The performance of the U.S. men's Olympic soccer team in its opening game Thursday can be boiled down to two simple truths: It was good enough to defeat Japan 1-0, but a similar performance won't be good enough to beat either of the Americans' next two opponents.
Concerns about the American attack began growing after the U.S. failed to score in either of its warm-up matches at the ING Tournament against Ivory Coast and Cameroon last week. However, when an attack featuring Brian McBride, Freddy Adu, Robbie Rogers and Sacha Kljestan can't muster many chances against the worst team it will face at the Olympics -- and easily the worst defense -- one has to worry.
So who failed to show up in the U.S. team's opening match? You can start with Freddy Adu; entering the tournament, he was regarded as the key to the American offense. His tricks and shifty moves were rendered mostly useless by a quick Japanese defense that swarmed him and gave him little room to operate. There were one or two moments when Adu looked as if he might summon some of the magic he has conjured up in past tournaments on the U-17 and U-20 level, but he never did impose himself on the game and was reduced to complaining to the referee for calls.

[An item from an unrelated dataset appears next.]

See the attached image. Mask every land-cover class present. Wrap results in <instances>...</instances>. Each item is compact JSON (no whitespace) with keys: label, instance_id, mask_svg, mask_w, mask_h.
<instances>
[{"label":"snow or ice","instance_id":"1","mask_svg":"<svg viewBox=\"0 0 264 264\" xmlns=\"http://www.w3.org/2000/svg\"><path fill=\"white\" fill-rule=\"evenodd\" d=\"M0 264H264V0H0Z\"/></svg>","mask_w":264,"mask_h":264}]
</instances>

Adu can take heart in knowing that the Netherlands should allow him an opportunity to show more. The Dutch aren't known as a high-pressure defensive team, choosing to defend with effective positioning while conserving their energy for a lighting-fast counterattack that can overwhelm an opponent. Adu will be given room to maneuver against the Netherlands, assuming coach Peter Nowak gives him the start.
|U.S. men's schedule|
|U.S. vs. Netherlands
7:45 a.m. ET
U.S. vs. Nigeria
While Adu seems unlikely to wind up on the bench, two other members of the U.S. midfield certainly do. Sacha Kljestan gave a disappointing performance in central midfield, turning the ball over incessantly and contributing little of the attacking prowess that he has shown during what has been his best MLS season. While Nowak may be a fan of Kljestan's skill and work rate, he also knows that the Dutch team will feast on the type of turnovers Kljestan committed against Japan, which could force the coach to go with either Benny Feilhaber or Danny Szetela in his place.
Robbie Rogers also was largely ineffective, as his speedy forays down the left flank were neutralized by his equally fast but more impressive Japanese counterpart, Atsuto Uchida. Rogers' inability to break free and provide service was one of the reasons why Brian McBride was rendered invisible, but just as damning was Rogers' failure to help left back Michael Orozco on the defensive side. Uchida was Japan's most dangerous player for much of the match, in part because Rogers didn't track back much.
That won't be good enough against a Dutch team that could send Ryan Babel or Jonathan De Guzman to work on the right flank. Orozco can't handle either of them on his own, so Nowak may be forced to consider someone like Dax McCarty to play on the left. That said, if Rogers does play against the Dutch, he too should find more room to operate and could find a better matchup than he did against Japan.
One player who didn't play poorly, but whose impact on the game wasn't what you would expect, is Michael Bradley. Deployed in more of a holding role in front of the center backs, Bradley's presence coupled with Japan's strength on the flanks, led to Japan attacking on the wings. Nowak might want to consider letting Bradley get more involved in the attack because on the few occasions he did get forward, Bradley showed a sharp eye and ability to test a defense.
The only problem with that is the fact that in the next match Bradley will likely be matched up against Dutch midfield ace Royston Drenthe, who was the Netherlands' best player against Nigeria. The Real Madrid midfielder is tenacious, fast and a handful of a package that only Bradley may be equipped to try and handle. In fact, you could argue that the Drenthe-Bradley match-up will go a long way in determining who wins on Sunday.
One decision that seems to be the easiest for Nowak to make is including Jozy Altidore in the lineup. Altidore came in late in the second half, but in his short time on the field he proved to be a handful for Japan. While Brian McBride probably isn't worn out from the Japan match, he could come off the bench and thus get some rest for the U.S. team's final group match against Nigeria. It just seems unlikely that we will see McBride and Altidore playing together, unless Nowak decides to bench Adu.
That is just one of several tough decisions Nowak will have to make before Sunday's match against the Netherlands. He knows it will take a much better performance against the Dutch to notch three points. If the Americans play against the Dutch the way they played against Japan, they will be in for a very long day.
The missing USA crest explained
If you were watching the U.S. Olympic team play and felt like something was missing, it's because something was.
The U.S. Soccer crest that is emblazoned on every U.S. national team uniform was not on the U.S. Olympic team jersey of the men's or the women's teams for their opening matches. The reason? According to a U.S. Soccer official, the International Olympic Committee does not allow national governing bodies to include their crests on their uniforms during the Olympics.
If you have seen other teams with crests, such as the Brazilian national team, it is because the national federations for those countries have ignored the IOC mandate and are subject to fines by the IOC.